Bibiana Barrios, Universidad Nacional de Córdoba
Natalia S. Baez, Universidad Nacional de Córdoba
Della Reynolds, National Cancer Institute at Frederick
Pablo Iribarren, Universidad Nacional de Córdoba
Hugo Cejas, Universidad Nacional de Córdoba
Howard A. Young, National Cancer Institute at FrederickFollow
Maria Cecilia Rodriguez-Galan, Universidad Nacional de CórdobaFollow

Date of this Version

2-28-2014

Citation

Barrios B, Baez NS, Reynolds D, Iribarren P, Cejas H, et al. (2014) Abrogation of TNFa Production during Cancer Immunotherapy Is Crucial for Suppressing Side Effects Due to the Systemic Expression of IL-12. PLoS ONE 9(2): e90116. doi:10.1371/journal.pone.0090116

Comments

The work is made available under the Creative Commons CC0 public domain dedication.

Abstract

For more than a decade, the cytokine interleukin-12 (IL-12) has been utilized, either alone or in combination with other drugs, as a treatment for cancer.

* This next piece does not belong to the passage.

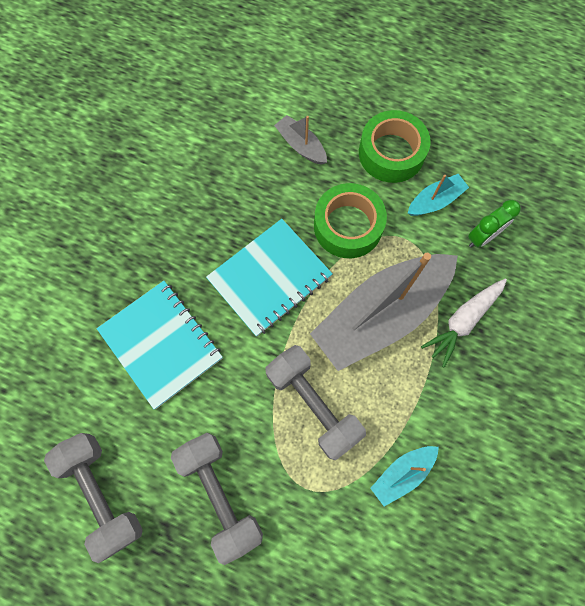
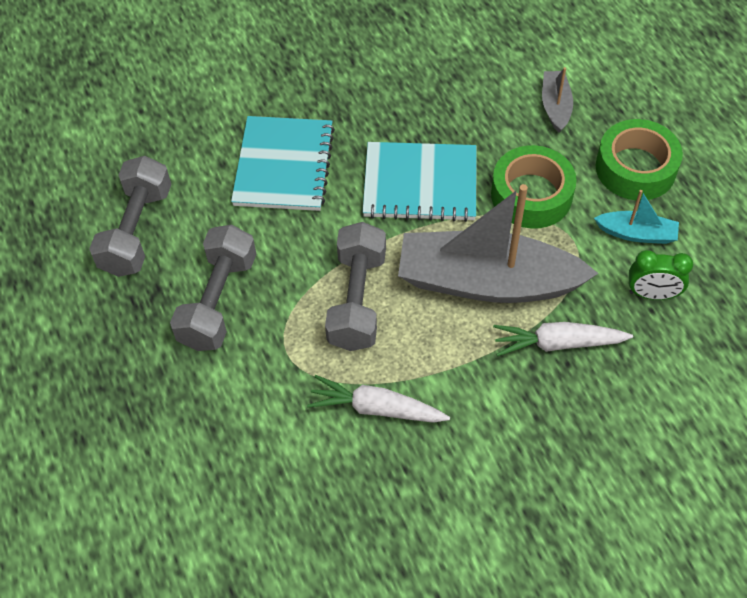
camera: 45 degrees right, 15 degrees down
turquoise boat [370,446,439,506] -> white carrot [307,375,450,423]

The numerous anti-tumor properties of IL-12 still generate interest in the clinical use of this cytokine, even though it has demonstrated toxicity when administrated systemically. As an approach to overcome this toxicity, numerous laboratories have attempted to induce IL-12 expression at the site of the tumor. However for tumors that are difficult to remove surgically or for the treatment of disseminated metastases, systemic expression of this cytokine still remains as the most efficient method of administration. Nevertheless, finding alternative approaches for the use of IL-12 in the treatment of cancer and unraveling the basis of IL-12-side effects remain a challenge. In the present work we demonstrate that systemic expression of IL-12 through hydrodynamic injection of IL-12 cDNA is able to induce different types of liver lesions associated with a toxic pathology. However we report here that hepatic toxicity is diminished and survival of mice enhanced in the absence of tumor necrosis factor alpha (TNFa). This observation is in contrast to several murine models and clinical trials that postulate interferon gamma (IFNc) as the main cytokine responsible for IL-12 toxicity. Moreover, our work demonstrates that when IL-12 cDNA is co-injected with IL-18 cDNA or when mice are pre-treated with a low dose of IL-12 cDNA prior to receiving a high dose of IL-12 cDNA, systemic levels of TNFa are almost completely abrogated, resulting in improved survival and less hepatic damage. Importantly, abrogation of TNFa signaling does not affect the strong anti-tumor activity of IL-12. Thus, neutralizing TNFa with antagonists already approved for human use offers a promising approach to abrogate IL-12 side effects during the use of this cytokine for the treatment of cancer.